Reach out if you’re interested in studying Computer Science and AI in college, finding industry internships, getting involved in academic research, or applying to graduate school. I also recommend checking out https://indigenousinai.org/, and group of Indigenous AI/ML researchers who recently hosted a workshop at NeurIPS, and aim to continue their work applying AI/ML technology to solve problems in Indigenous communities and build greater Indigenous representation in the AI/ML field.
Check out my CV if you want to see this work in context with my professional, research, and teaching experience.
Human-AI Collaboration and Indigenous People
Human-AI collaboration is driven by the kinds of relationships and patterns of coordination people desire and expect to have with AI/ML agents, and different cultural beliefs and philosophies can inform widely diverging approaches to collaboration with these agents.
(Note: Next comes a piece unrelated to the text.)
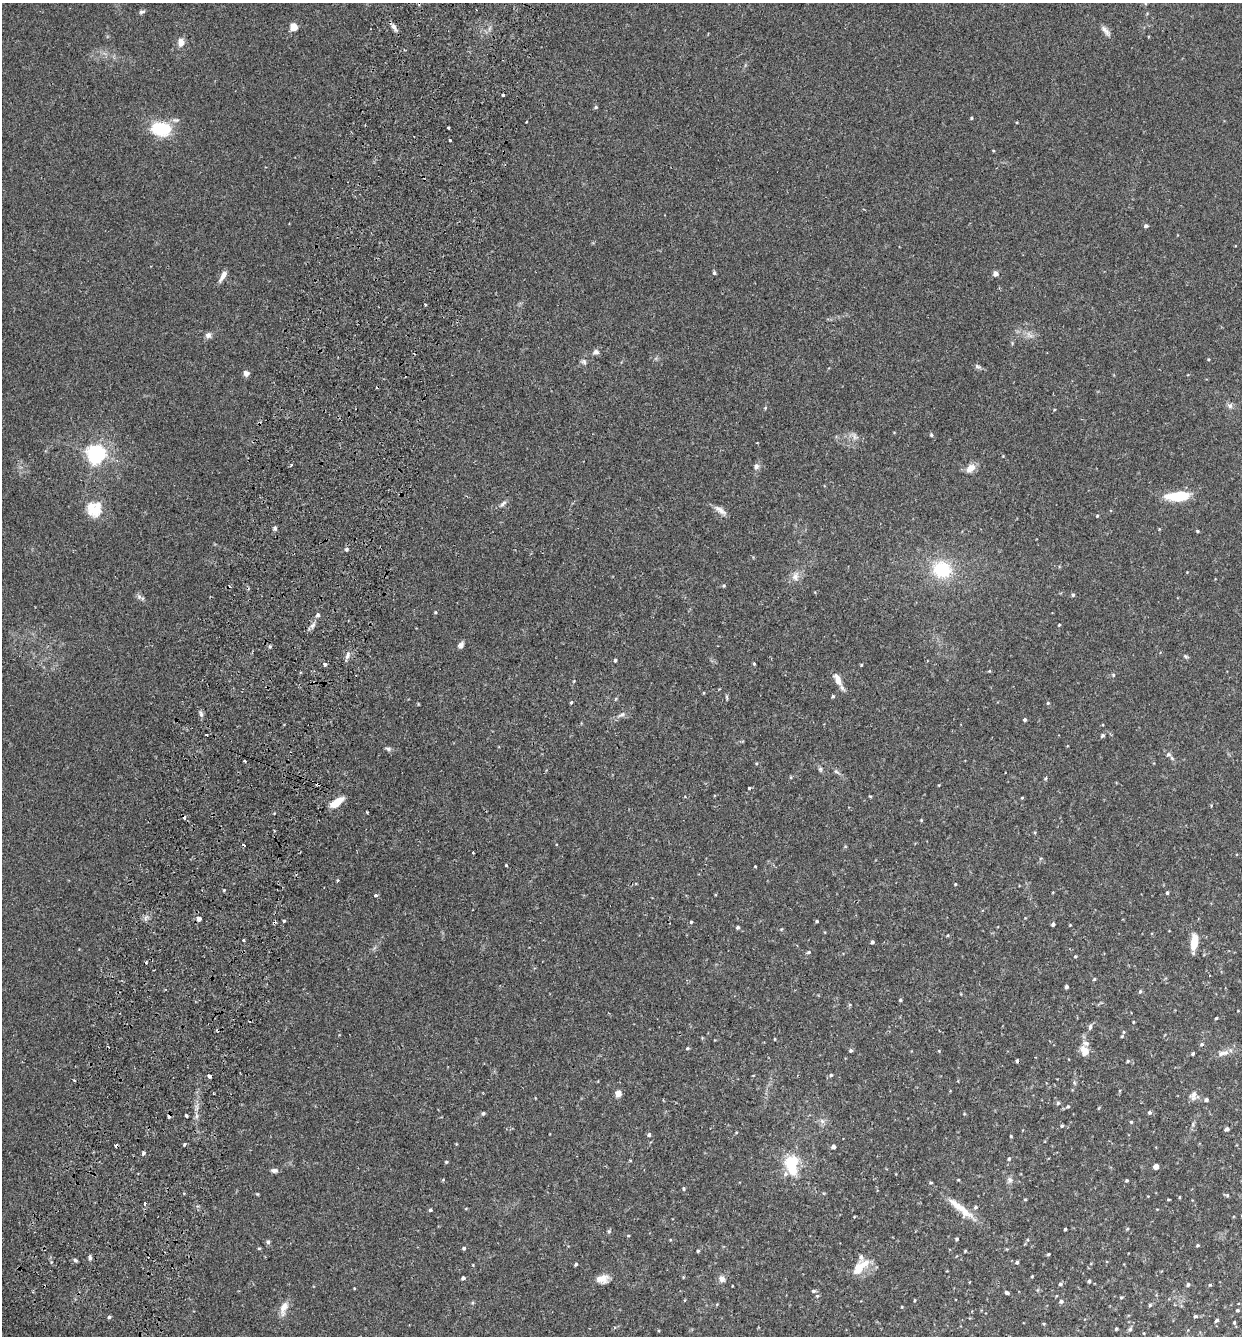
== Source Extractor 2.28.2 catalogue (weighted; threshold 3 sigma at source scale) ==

Individual variation within any group further increases this range of collaboration preferences and behaviors. Building AI/ML agents that can recognize and adapt to these group-based and individual preferences is critical to effectively, safely, and respectfully interacting with all users, particularly those that are underrepresented in AI research and underrepresented in the populations often used to train AI agents.
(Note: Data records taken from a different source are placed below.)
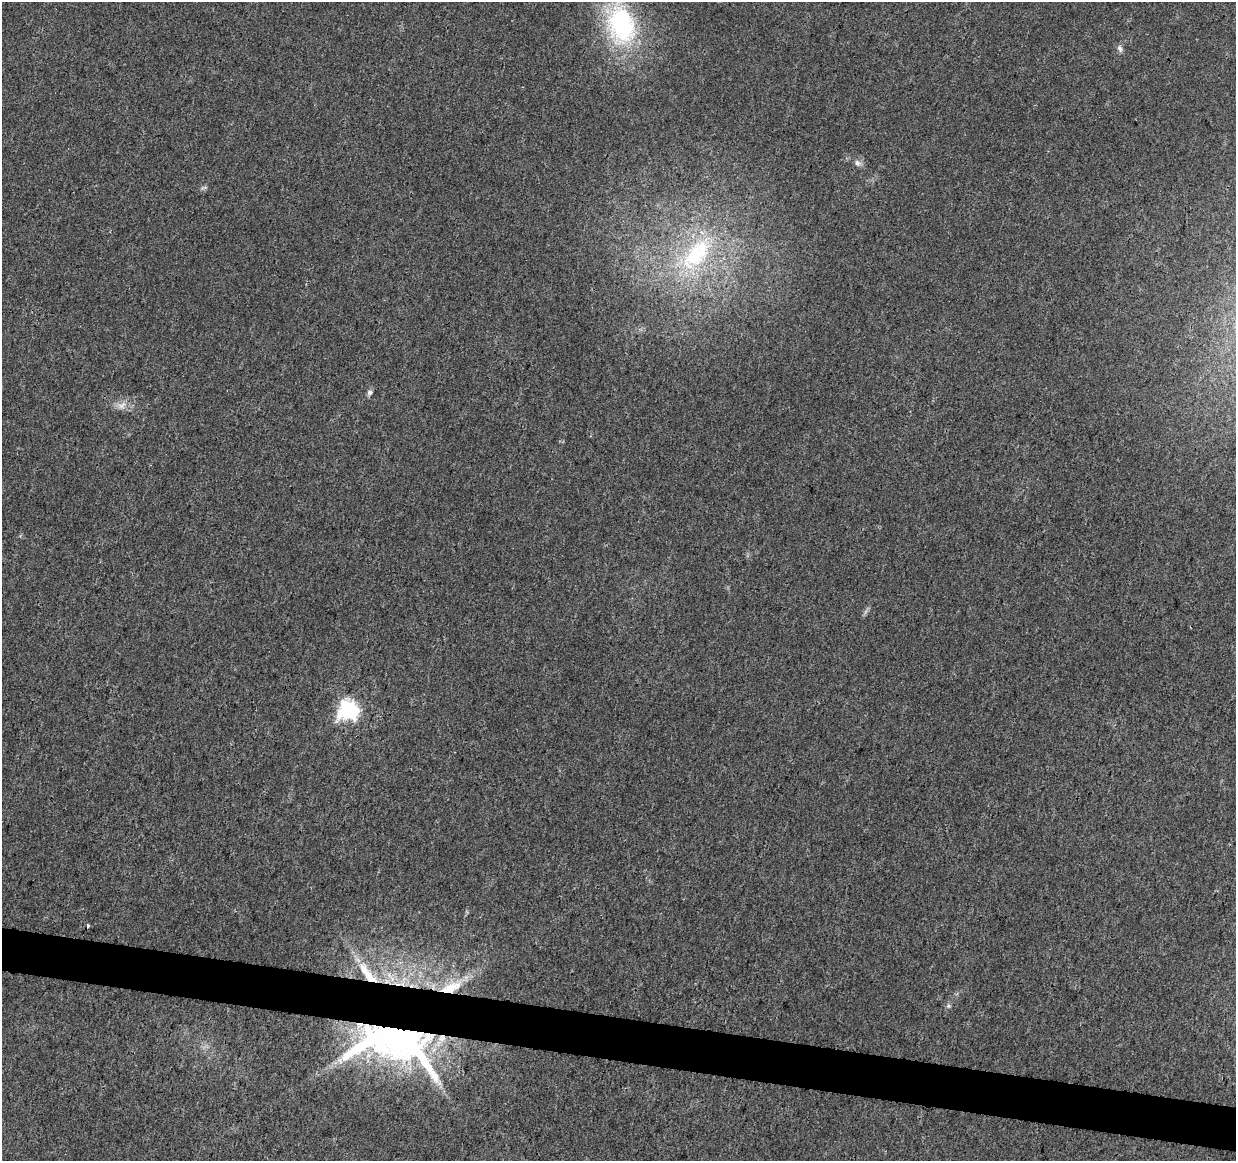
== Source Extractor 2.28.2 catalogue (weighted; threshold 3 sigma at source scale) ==
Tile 6 of 4 x 4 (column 2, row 2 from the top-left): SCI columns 1235-2468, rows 2543-3701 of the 4945 x 5146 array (HDU 1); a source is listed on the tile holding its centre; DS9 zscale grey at full resolution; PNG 1238 x 1163 px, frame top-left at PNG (2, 2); no overlay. Shown black and unused: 4% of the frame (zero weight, under 3 of 4 exposures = <1% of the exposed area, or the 3 px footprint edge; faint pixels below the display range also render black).
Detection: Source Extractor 2.28.2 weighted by HDU 2 'WHT'; one run over the whole footprint, this tile lists its part. Background 0.0107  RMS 0.0025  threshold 0.0112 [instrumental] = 3 sigma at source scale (4.5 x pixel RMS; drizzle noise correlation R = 1.50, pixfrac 1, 0.0396/0.0396 arcsec/px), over >= 5 px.
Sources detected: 15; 1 inside a brighter object's white glare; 1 cosmic-ray / hot-pixel residue — not listed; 2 inside a brighter listed object's ellipse — not listed separately; the other 11 listed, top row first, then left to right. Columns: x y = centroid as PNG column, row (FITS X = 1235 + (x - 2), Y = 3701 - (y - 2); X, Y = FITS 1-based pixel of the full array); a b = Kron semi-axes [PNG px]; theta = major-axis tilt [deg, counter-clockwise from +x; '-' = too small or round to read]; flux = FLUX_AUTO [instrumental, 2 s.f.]
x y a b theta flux
621 25 54 37 -75 33
1120 49 11 6 -69 0.85
857 163 10 8 -42 1.1
204 188 10 3 15 0.45
696 254 57 29 50 28
369 392 7 6 - 0.74
122 406 13 10 15 2
348 710 8 8 - 93
451 987 33 13 23 8.2
948 1006 7 6 - 0.54
394 1031 84 61 -22 210
Overlapping masked pixels (flux is a lower limit): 2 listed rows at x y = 451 987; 394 1031
Isophote crosses this tile's border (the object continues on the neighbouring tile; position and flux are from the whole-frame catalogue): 2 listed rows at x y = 621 25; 394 1031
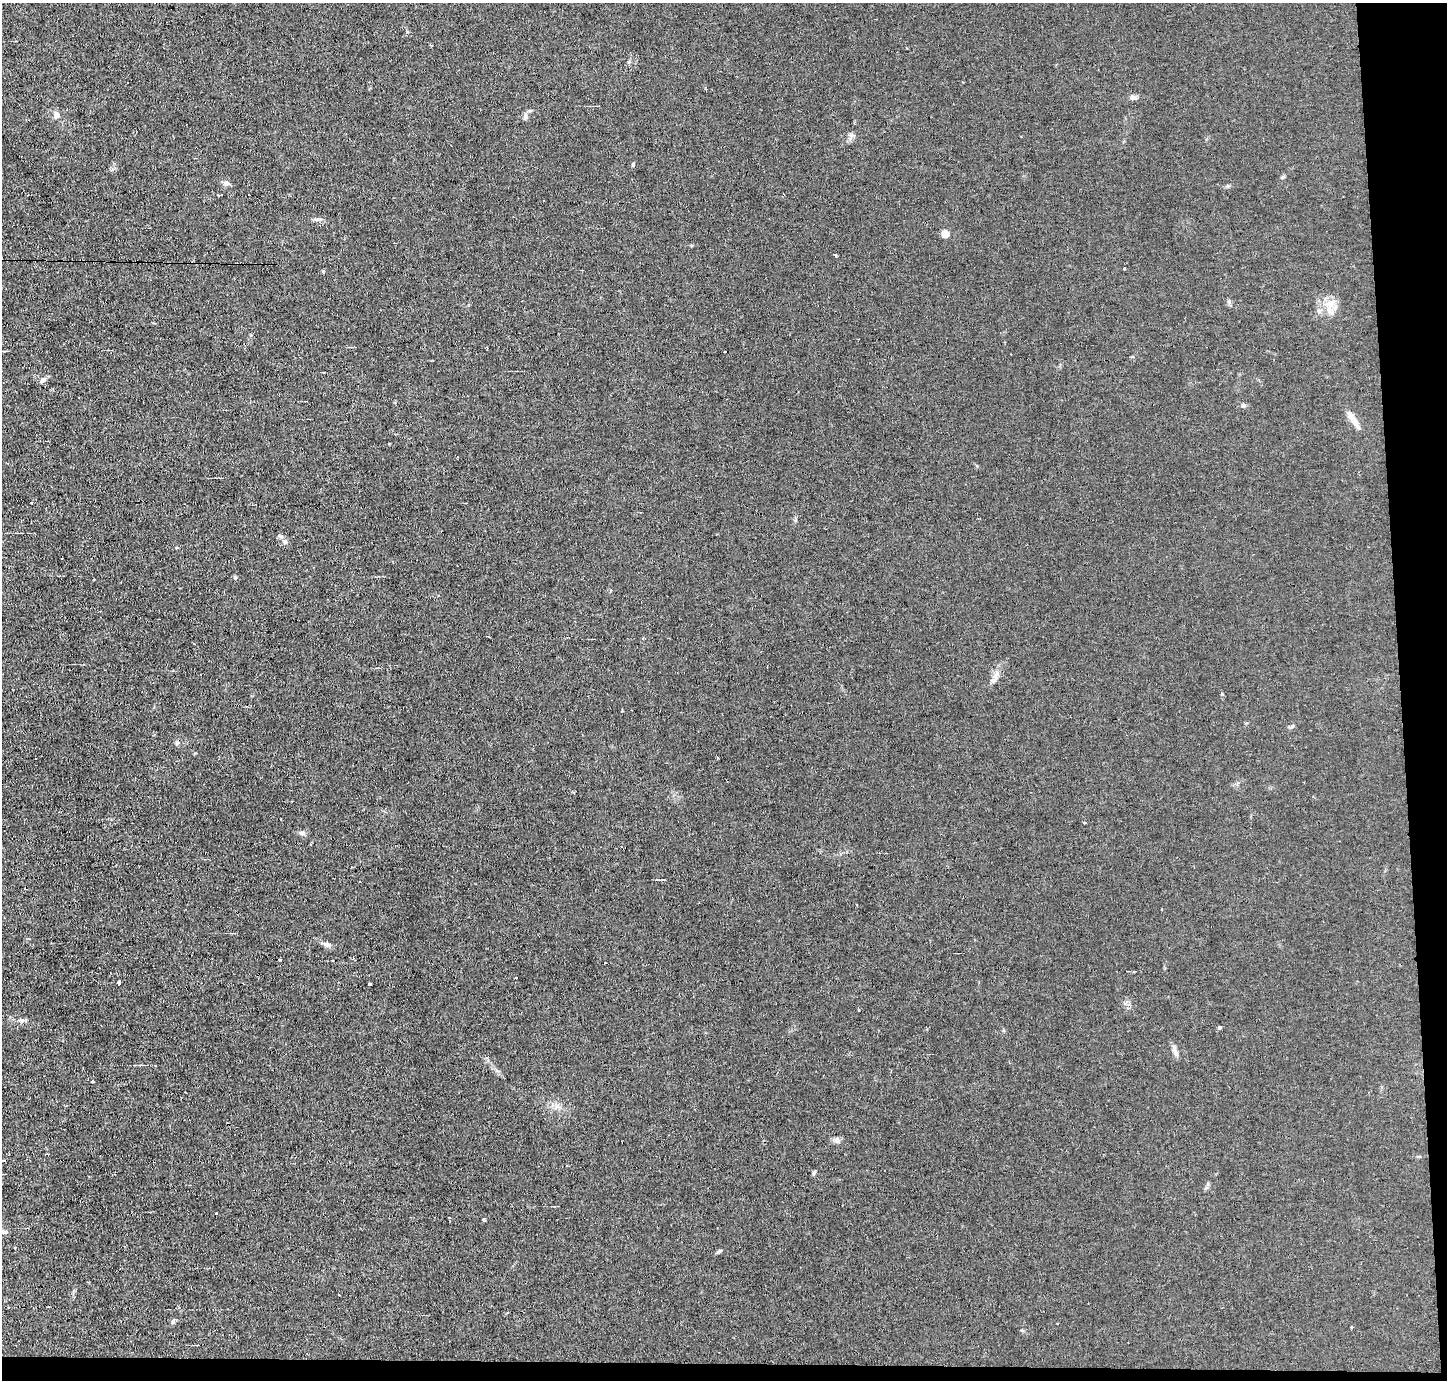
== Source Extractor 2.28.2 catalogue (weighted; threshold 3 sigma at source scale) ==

Indigenous people especially are vastly underrepresented in the AI research community, and their varied cultural and philosophical beliefs are similarly underrepresented, which motivates my ongoing work toward increasing the representation of Indigenous people and Indigenous issues in AI research and industry. Greater representation of Indigenous people and issues injects fresh ideas and new perspectives, which can produce more creative and novel research, while also encouraging more informed and effective AI/ML applications to benefit the diverse populations in which we aim to deploy collaborative agents.
Indigenous Representation
Toward these goals of Indigenous inclusion, I’ve co-led a talk at the AISES (American Indian Science and Engineering Society) 2020 Conference advocating for greater representation in CS and AI as a benefit to Indigenous communities and as a benefit to the field via a greater diversity of ideas and perspectives. This builds on a talk I co-led at AISES 2019 about how AI can benefit Indigenous communities. I have served as a research mentor for Stanford’s AI4ALL program, which recruits talented and diverse high schoolers from backgrounds underrepresented in AI and helps prepare them for a fruitful future career in AI. I am also contributing to the visibility and outreach of the Indigenous community within AI/ML by presenting my ongoing research work at the “Indigenous in ML” NeurIPS Workshop. The greater experience and seniority acquired during a PhD and my future career afterwards will enable me to further engage the research community about Indigenous representation and to mentor younger Native students as they build careers in AI. Through my current and future work, I hope to introduce more Indigenous students to the field and contribute to a more diverse next generation of CS and AI researchers that can strengthen the research community and better represent and advocate for Indigenous perspectives.
Finally, I acknowledge that my experience as a white-passing Indigenous person is fundamentally different from others who are consistently perceived and stereotyped as Indigenous. I also know that tribes such as the Seminoles who faced relocation from the east coast have very different histories than those in the plains and southwest that still reside in their original homelands or those from California that faced the Spanish Mission system. For these reasons, I aim to include and uplift a wide variety of Indigenous perspectives beyond my own, and I will listen to these varied experiences in order to guide my AI research toward greater inclusion and problem-solving for all Indigenous people.
Relevant Experience
- Conference on Neural Information Processing Systems | Indigenous in ML Workshop
- Title: Improving Human-AI Collaboration by Quickly Adapting to Diverse Human Collaboration Preferences
- Experience: Presented ongoing work on human-AI collaboration with diverse user populations.
- Takeaways: Connecting ML research experience to benefits for underrepresented communities and perspectives. Engaging with Indigenous leaders in AI/ML about uplifting Indigenous perspectives on nature of AI.
- Date: December 2020
- American Indian Science and Engineering Society National Conference
- Experience: Created and co-led a talk on Indigenous people and representation in AI research and industry. I connected the dual impacts of equal representation: communities benefit from career opportunities and more informed AI applications, and the field benefits from more creative research due to greater cultural-ideological diversity.
- Takeaways: Engaging with attendees for future collaborations to improve Indigenous representation in CS and AI.
- Date: October 2020
- American Indian Science and Engineering Society National Conference
- Experience: Co-led a talk on Indigenous people and representation in AI research and industry.
- Takeaways: Engaged with attendees on community needs and AI solutions.